● **Stored items from a collection**
- Opening Delimiter -

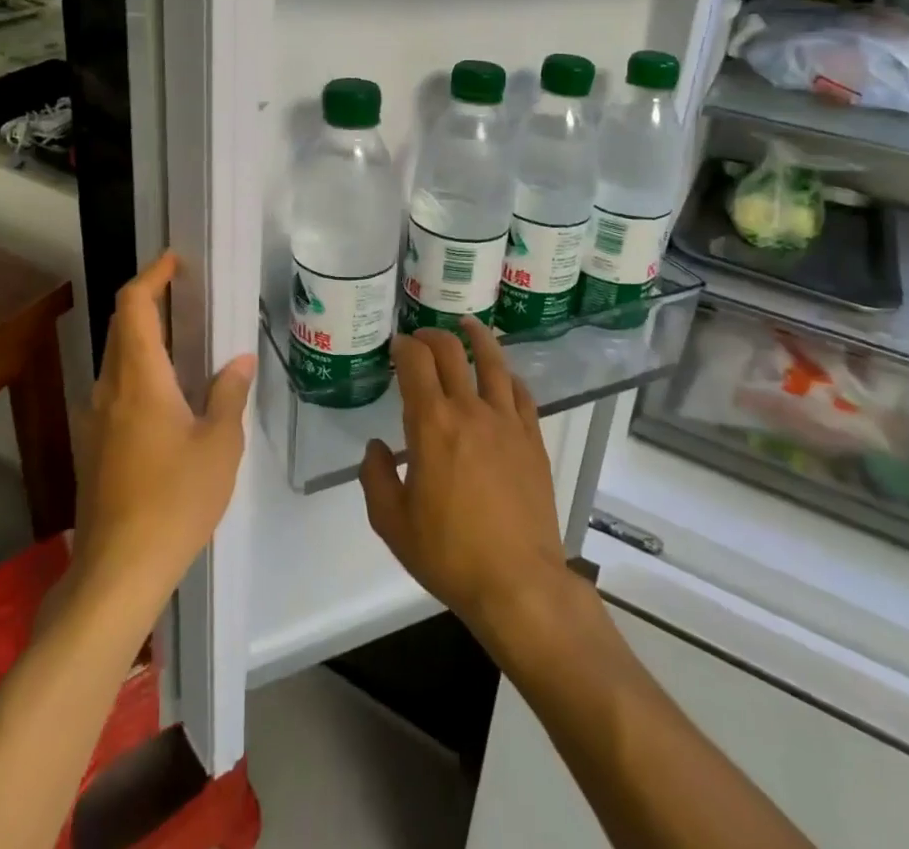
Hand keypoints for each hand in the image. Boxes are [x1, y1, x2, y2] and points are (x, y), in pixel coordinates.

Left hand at [70, 251, 254, 607]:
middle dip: (148, 302)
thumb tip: (238, 360)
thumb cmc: (175, 500)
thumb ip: (228, 394)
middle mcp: (109, 390)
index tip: (174, 261)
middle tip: (186, 296)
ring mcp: (95, 420)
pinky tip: (170, 397)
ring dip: (144, 339)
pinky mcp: (94, 447)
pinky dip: (140, 372)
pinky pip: (116, 390)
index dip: (150, 276)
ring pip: (116, 360)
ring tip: (185, 342)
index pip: (132, 306)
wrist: (117, 572)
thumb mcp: (219, 444)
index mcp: (138, 379)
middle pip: (120, 328)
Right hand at [361, 319, 571, 648]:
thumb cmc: (449, 554)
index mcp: (432, 424)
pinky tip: (503, 376)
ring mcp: (507, 422)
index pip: (416, 362)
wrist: (518, 583)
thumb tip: (375, 448)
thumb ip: (375, 478)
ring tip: (467, 325)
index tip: (396, 346)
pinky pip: (521, 393)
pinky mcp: (533, 439)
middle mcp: (470, 410)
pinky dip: (508, 376)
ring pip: (493, 362)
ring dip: (477, 337)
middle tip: (422, 338)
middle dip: (432, 336)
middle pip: (452, 351)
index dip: (404, 346)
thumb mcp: (392, 524)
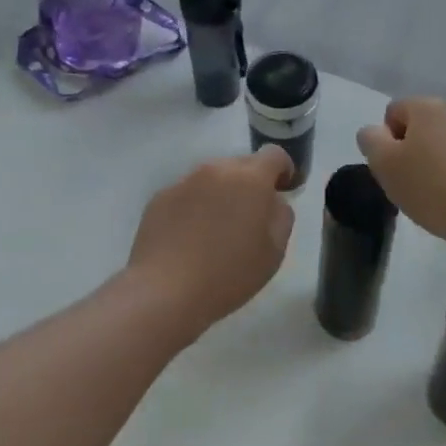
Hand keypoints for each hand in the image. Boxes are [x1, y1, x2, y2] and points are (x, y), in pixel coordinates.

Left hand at [127, 147, 294, 341]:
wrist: (165, 291)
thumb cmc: (228, 274)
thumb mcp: (274, 252)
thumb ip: (281, 216)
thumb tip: (272, 200)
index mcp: (250, 178)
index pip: (274, 154)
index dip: (283, 169)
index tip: (283, 190)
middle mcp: (216, 169)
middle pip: (241, 165)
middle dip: (250, 184)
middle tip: (249, 219)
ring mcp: (185, 181)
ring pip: (212, 178)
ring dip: (221, 194)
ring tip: (216, 232)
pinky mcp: (161, 197)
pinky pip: (187, 194)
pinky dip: (194, 207)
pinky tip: (190, 239)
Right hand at [356, 97, 445, 253]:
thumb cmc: (433, 190)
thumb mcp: (385, 166)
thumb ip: (371, 140)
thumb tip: (375, 132)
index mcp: (427, 106)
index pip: (394, 112)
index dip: (388, 141)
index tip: (395, 170)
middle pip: (423, 124)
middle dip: (415, 148)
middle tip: (414, 183)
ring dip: (439, 158)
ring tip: (440, 193)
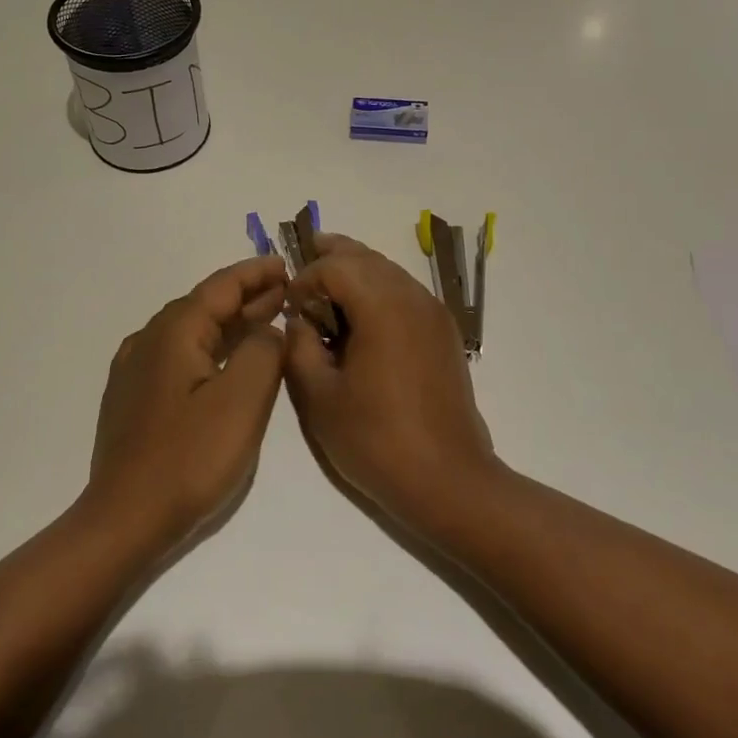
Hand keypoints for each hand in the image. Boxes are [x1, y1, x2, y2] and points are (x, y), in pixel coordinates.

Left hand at [82, 255, 288, 550]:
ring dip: (230, 323)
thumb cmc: (188, 457)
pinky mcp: (134, 397)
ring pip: (191, 331)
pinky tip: (226, 360)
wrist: (125, 518)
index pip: (220, 287)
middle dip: (246, 296)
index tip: (286, 265)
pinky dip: (211, 348)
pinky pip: (179, 355)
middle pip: (204, 305)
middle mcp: (149, 340)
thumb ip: (263, 353)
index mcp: (173, 332)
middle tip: (286, 293)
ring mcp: (136, 370)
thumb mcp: (241, 401)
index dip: (255, 273)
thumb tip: (267, 329)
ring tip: (266, 320)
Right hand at [283, 234, 498, 535]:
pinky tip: (361, 316)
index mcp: (383, 307)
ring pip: (389, 272)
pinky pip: (406, 293)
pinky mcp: (444, 334)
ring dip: (357, 271)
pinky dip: (378, 290)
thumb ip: (299, 348)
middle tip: (304, 260)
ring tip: (328, 285)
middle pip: (367, 258)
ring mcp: (434, 315)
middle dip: (333, 257)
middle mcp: (414, 298)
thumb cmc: (376, 440)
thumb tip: (299, 321)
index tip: (289, 306)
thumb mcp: (319, 397)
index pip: (337, 266)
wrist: (448, 480)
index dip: (306, 277)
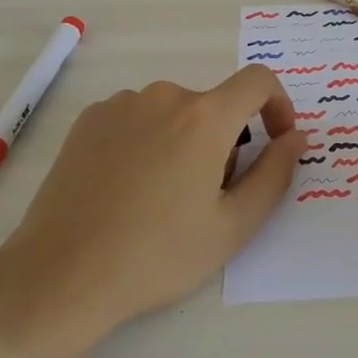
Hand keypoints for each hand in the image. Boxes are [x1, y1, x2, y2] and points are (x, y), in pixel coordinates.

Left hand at [0, 66, 304, 357]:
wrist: (61, 276)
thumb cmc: (157, 256)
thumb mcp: (233, 226)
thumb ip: (276, 174)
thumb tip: (296, 137)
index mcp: (204, 118)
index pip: (258, 81)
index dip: (278, 105)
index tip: (276, 141)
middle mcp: (163, 96)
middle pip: (214, 106)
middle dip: (226, 141)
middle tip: (209, 198)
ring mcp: (120, 105)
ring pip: (174, 114)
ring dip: (186, 142)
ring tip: (164, 199)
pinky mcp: (88, 120)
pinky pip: (137, 119)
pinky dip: (149, 142)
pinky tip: (128, 189)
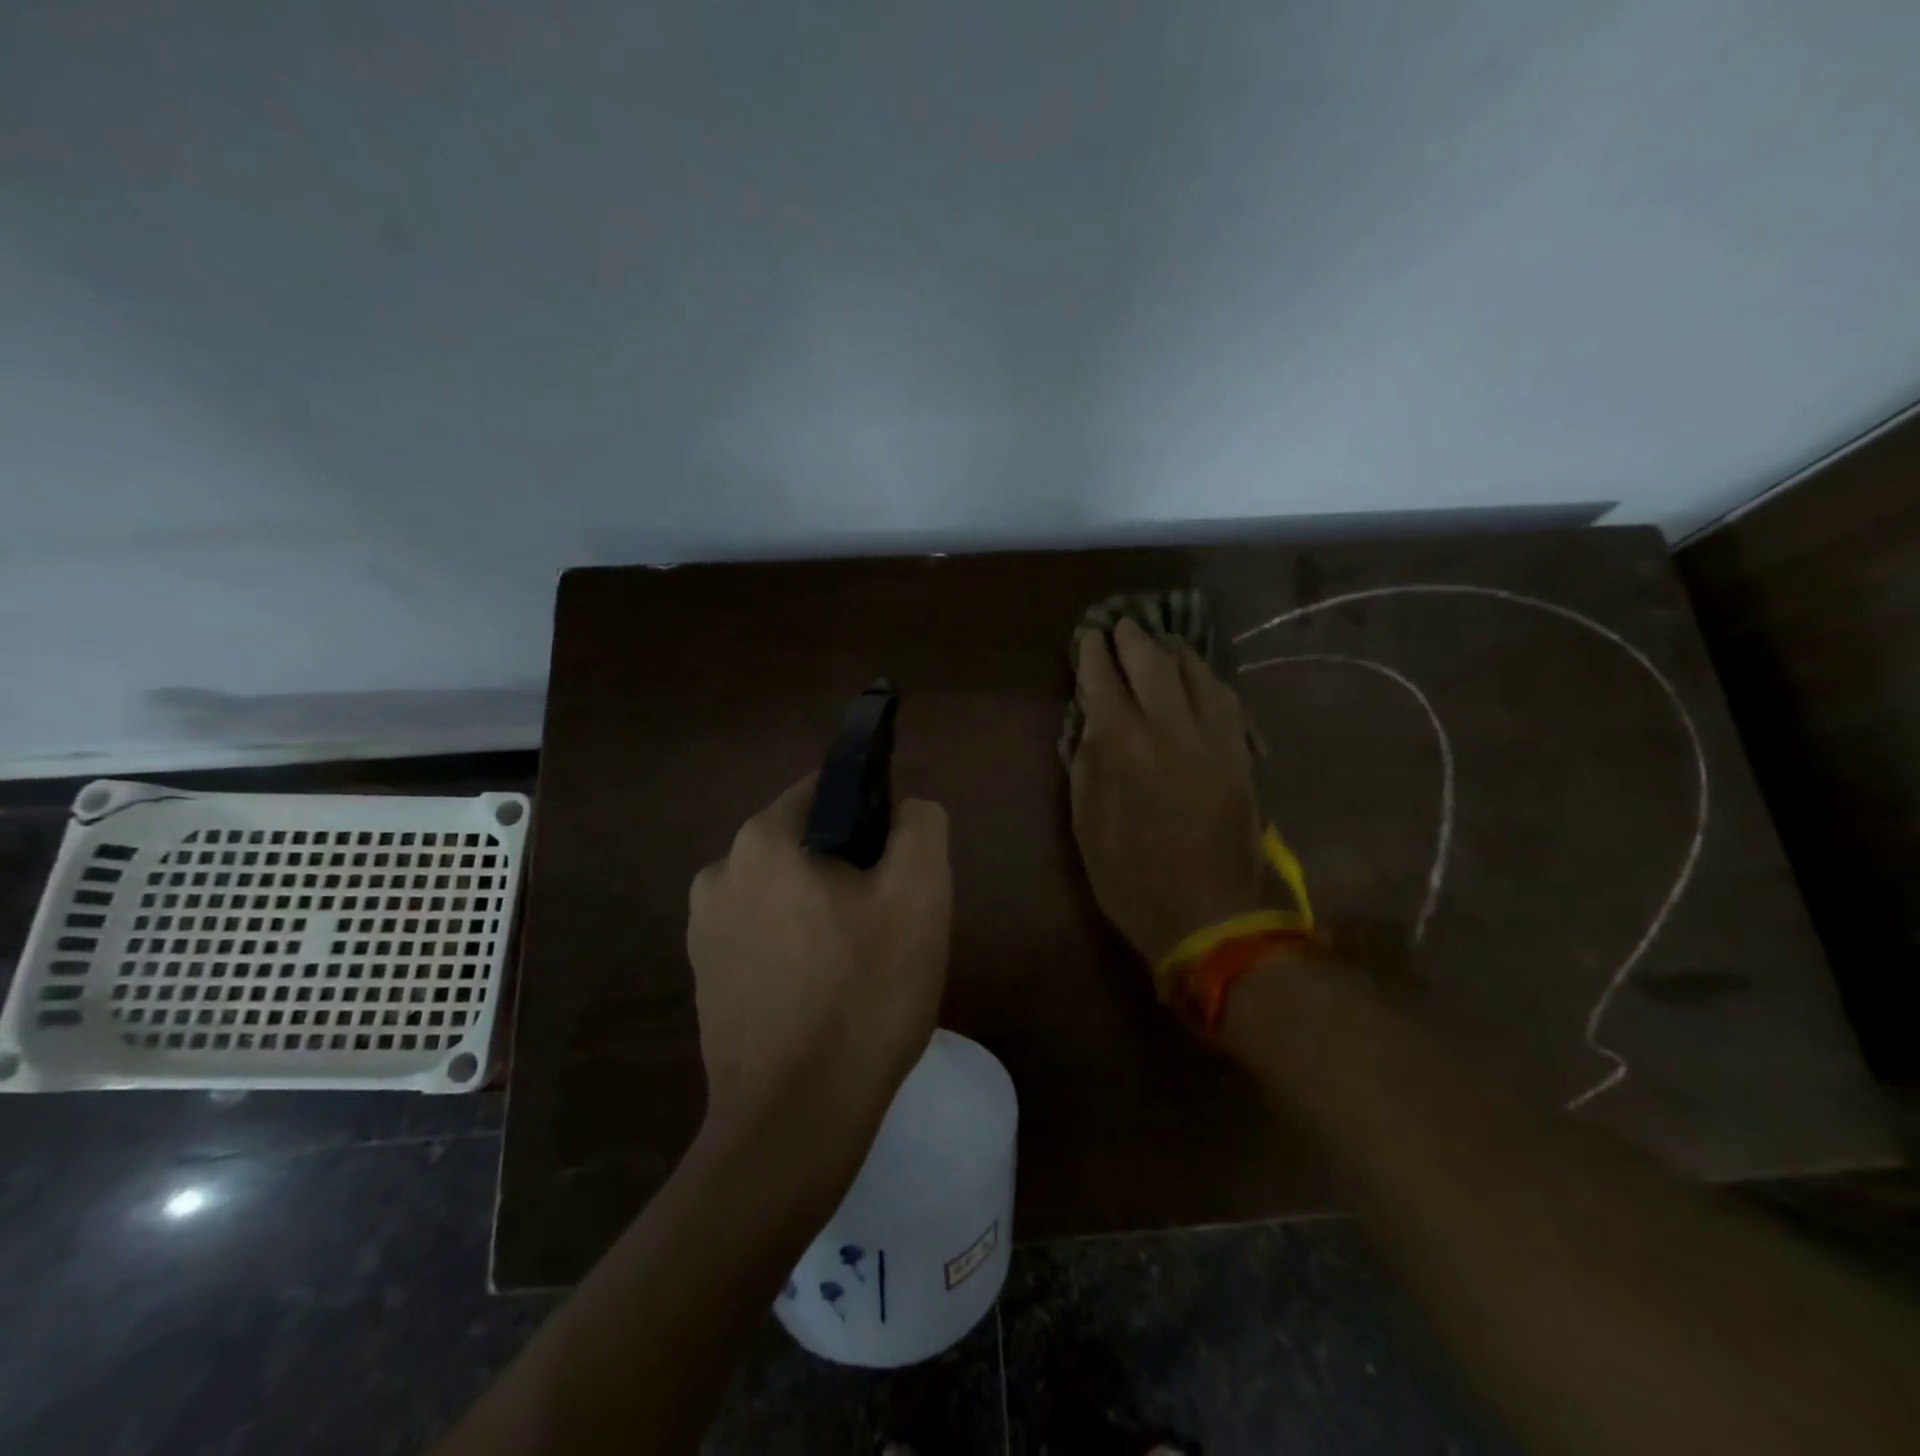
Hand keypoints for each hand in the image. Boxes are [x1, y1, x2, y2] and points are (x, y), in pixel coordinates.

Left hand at [687, 777, 952, 1146]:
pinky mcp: (704, 978)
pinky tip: (825, 994)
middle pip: (806, 843)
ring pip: (786, 892)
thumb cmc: (864, 994)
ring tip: (862, 963)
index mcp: (763, 840)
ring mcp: (703, 929)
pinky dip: (797, 947)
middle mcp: (719, 872)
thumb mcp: (920, 893)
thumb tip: (906, 810)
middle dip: (850, 867)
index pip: (828, 790)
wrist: (796, 1120)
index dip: (875, 814)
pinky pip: (764, 936)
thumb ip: (921, 825)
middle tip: (890, 920)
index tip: (900, 863)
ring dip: (824, 909)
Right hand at [1069, 618, 1268, 966]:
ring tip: (1161, 641)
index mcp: (1123, 745)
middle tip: (1122, 625)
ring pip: (1196, 673)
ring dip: (1174, 651)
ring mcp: (1213, 738)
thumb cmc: (1131, 879)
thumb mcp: (1086, 826)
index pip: (1103, 680)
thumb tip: (1089, 723)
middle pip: (1152, 663)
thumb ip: (1086, 766)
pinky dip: (1208, 679)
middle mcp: (1170, 727)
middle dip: (1133, 638)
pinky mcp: (1241, 755)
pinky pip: (1227, 700)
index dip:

- Closing Delimiter -

Each line above starting at the one holding "ring tip: (216, 232)" and ending at the one holding "thumb ip: (276, 174)" should be set down exactly as it stands, both ends included, with no pictures.

● **WRITTEN RESPONSE**
ring tip: (216, 232)
pinky mcp: (161, 197)
pinky pip: (187, 194)
pinky dip: (194, 207)
pinky tip: (190, 239)
Right hand at [356, 97, 445, 253]:
thumb cmc: (433, 190)
thumb mcp: (385, 166)
thumb ip: (371, 140)
thumb tip: (375, 132)
index mcp: (427, 106)
index pip: (394, 112)
index dip: (388, 141)
index tip: (395, 170)
middle pip: (423, 124)
middle dip: (415, 148)
middle tip: (414, 183)
ring dip: (439, 158)
ring tip: (440, 193)
Hand keypoints for each hand in the image. Boxes are [x1, y1, x2, y2] and points are (x, y), in pixel coordinates.

Left hand at [82, 255, 288, 550]:
ring dip: (230, 323)
thumb cmc: (188, 457)
pinky mcp: (134, 397)
ring pip: (191, 331)
pinky tip: (226, 360)
wrist: (125, 518)
index pip: (220, 287)
middle dip: (246, 296)
index tip: (286, 265)
pinky dip: (211, 348)
pinky pip: (179, 355)
middle pip: (204, 305)
middle mcp: (149, 340)
thumb ip: (263, 353)
index mcp: (173, 332)
middle tip: (286, 293)
ring mcp: (136, 370)
thumb mcp: (241, 401)
index dip: (255, 273)
thumb tip: (267, 329)
ring tip: (266, 320)
Right hand at [283, 234, 498, 535]:
pinky tip: (361, 316)
index mcp: (383, 307)
ring pip: (389, 272)
pinky pip: (406, 293)
pinky mcp: (444, 334)
ring dip: (357, 271)
pinky dip: (378, 290)
thumb ip: (299, 348)
middle tip: (304, 260)
ring tip: (328, 285)
middle pip: (367, 258)
ring mcp: (434, 315)
middle dip: (333, 257)
middle mcp: (414, 298)
thumb cmc: (376, 440)
thumb tip: (299, 321)
index tip: (289, 306)
thumb mcp: (319, 397)
index pip: (337, 266)
wrist: (448, 480)
index dip: (306, 277)
Hand keypoints for each hand in the image. Boxes are [x1, y1, x2, y2] and points are (x, y), in pixel coordinates.

Left hand at [0, 66, 304, 357]:
wrist: (61, 276)
thumb cmc: (157, 256)
thumb mcp: (233, 226)
thumb ip: (276, 174)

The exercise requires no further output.